## Exercise
The answer should be an exact repeat of the stretch of material below from the line containing "#6 red solder wire spool [0, 350, 239, 543]" through the line containing "#7 tweezers [882, 719, 1315, 1126]".

## Data in this exercise

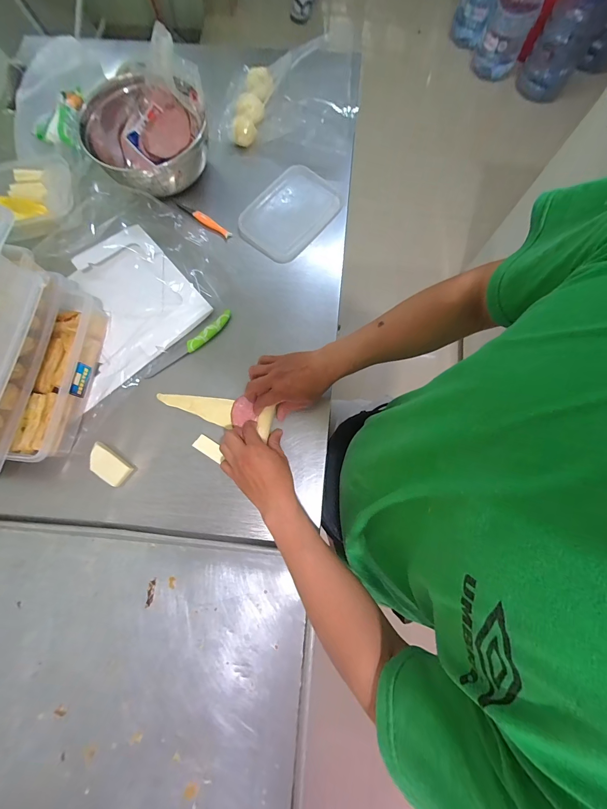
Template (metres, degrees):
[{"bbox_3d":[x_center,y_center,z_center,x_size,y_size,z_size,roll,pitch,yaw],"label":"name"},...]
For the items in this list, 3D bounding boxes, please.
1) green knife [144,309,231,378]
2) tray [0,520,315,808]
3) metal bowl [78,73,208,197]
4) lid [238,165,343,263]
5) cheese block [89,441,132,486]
[{"bbox_3d":[-0.206,-0.109,0.568,0.183,0.009,0.028,-35,80,-7],"label":"green knife"},{"bbox_3d":[-0.303,0.399,0.454,0.611,0.021,0.411,5,78,1],"label":"tray"},{"bbox_3d":[-0.300,-0.516,0.602,0.203,0.088,0.225,-29,80,-6],"label":"metal bowl"},{"bbox_3d":[-0.025,-0.390,0.634,0.140,0.008,0.212,40,81,8],"label":"lid"},{"bbox_3d":[-0.325,0.100,0.520,0.072,0.014,0.043,38,81,8],"label":"cheese block"}]

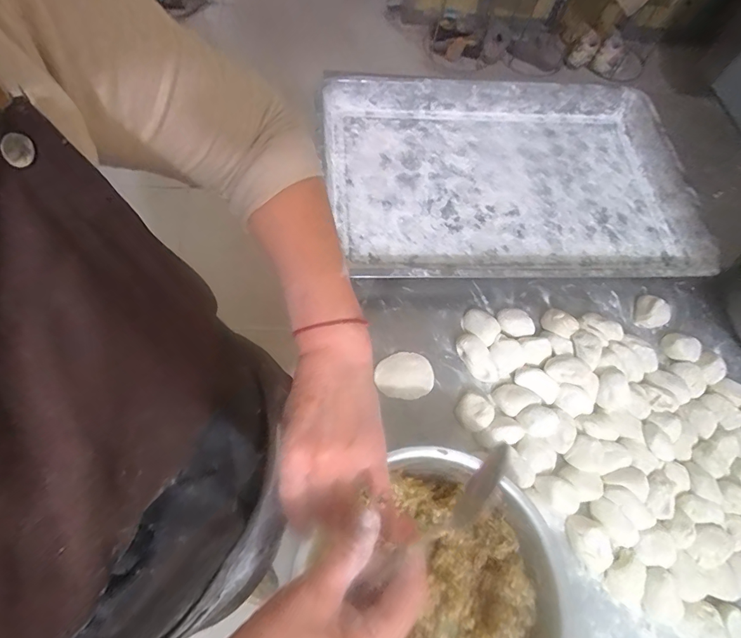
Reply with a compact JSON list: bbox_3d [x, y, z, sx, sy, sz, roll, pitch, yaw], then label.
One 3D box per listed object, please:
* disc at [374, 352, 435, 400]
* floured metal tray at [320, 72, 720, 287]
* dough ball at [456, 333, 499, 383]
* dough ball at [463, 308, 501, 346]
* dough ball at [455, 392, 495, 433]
[{"bbox_3d":[0.043,0.071,0.522,0.074,0.008,0.057,3,67,-1],"label":"disc"},{"bbox_3d":[0.221,-0.234,0.657,0.583,0.069,0.411,-2,67,-3],"label":"floured metal tray"},{"bbox_3d":[0.139,0.048,0.526,0.034,0.024,0.069,-25,70,-12],"label":"dough ball"},{"bbox_3d":[0.149,0.009,0.547,0.034,0.021,0.051,-38,73,-16],"label":"dough ball"},{"bbox_3d":[0.125,0.113,0.495,0.041,0.021,0.043,1,67,-2],"label":"dough ball"}]

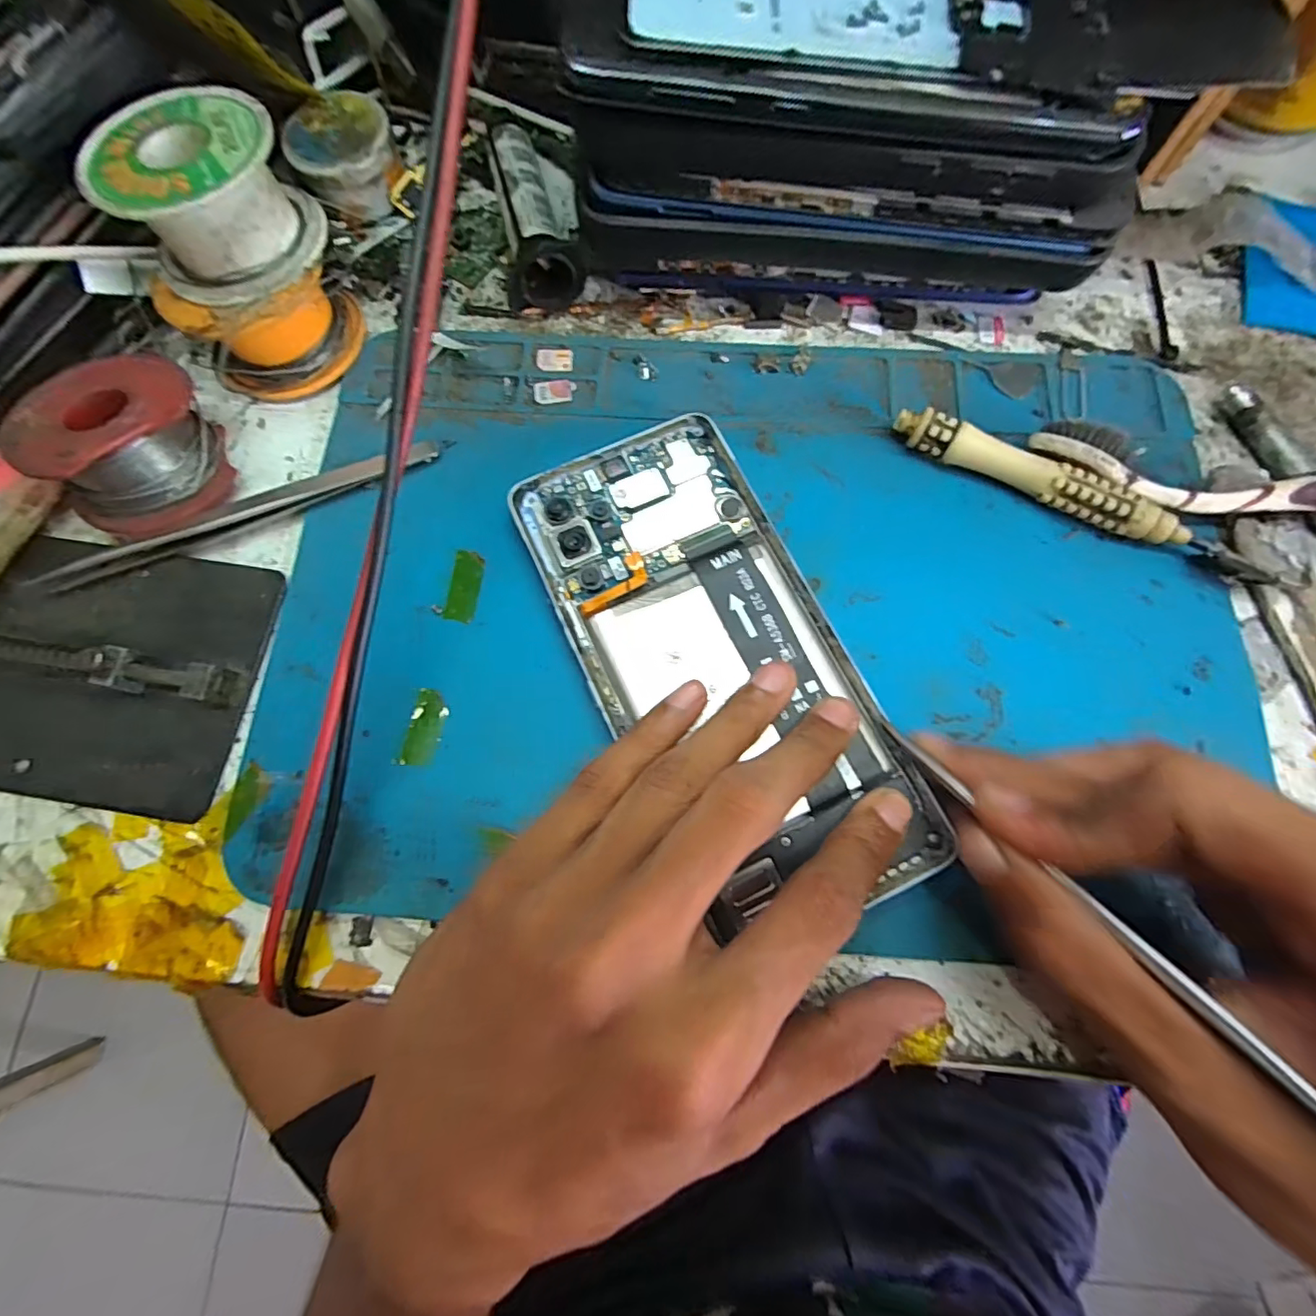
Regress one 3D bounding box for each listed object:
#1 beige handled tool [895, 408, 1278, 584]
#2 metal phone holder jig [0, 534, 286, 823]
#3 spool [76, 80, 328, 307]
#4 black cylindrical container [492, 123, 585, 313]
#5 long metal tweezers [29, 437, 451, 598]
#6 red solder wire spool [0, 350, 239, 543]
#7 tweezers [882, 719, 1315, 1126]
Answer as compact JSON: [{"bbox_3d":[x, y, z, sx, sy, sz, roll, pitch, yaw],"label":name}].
[{"bbox_3d":[0.132,-0.052,0.182,0.116,0.014,0.011,26,77,7],"label":"beige handled tool"},{"bbox_3d":[-0.179,0.001,0.169,0.109,0.016,0.077,9,76,3],"label":"metal phone holder jig"},{"bbox_3d":[-0.134,-0.138,0.168,0.051,0.025,0.048,0,75,1],"label":"spool"},{"bbox_3d":[-0.043,-0.162,0.210,0.027,0.022,0.071,-8,75,-1],"label":"black cylindrical container"},{"bbox_3d":[-0.133,-0.051,0.187,0.131,0.006,0.012,-23,76,-5],"label":"long metal tweezers"},{"bbox_3d":[-0.164,-0.068,0.178,0.043,0.032,0.048,-14,76,-3],"label":"red solder wire spool"},{"bbox_3d":[0.095,0.056,0.118,0.004,0.007,0.130,-33,46,-8],"label":"tweezers"}]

## Reply
#6 red solder wire spool [0, 350, 239, 543]
#7 tweezers [882, 719, 1315, 1126]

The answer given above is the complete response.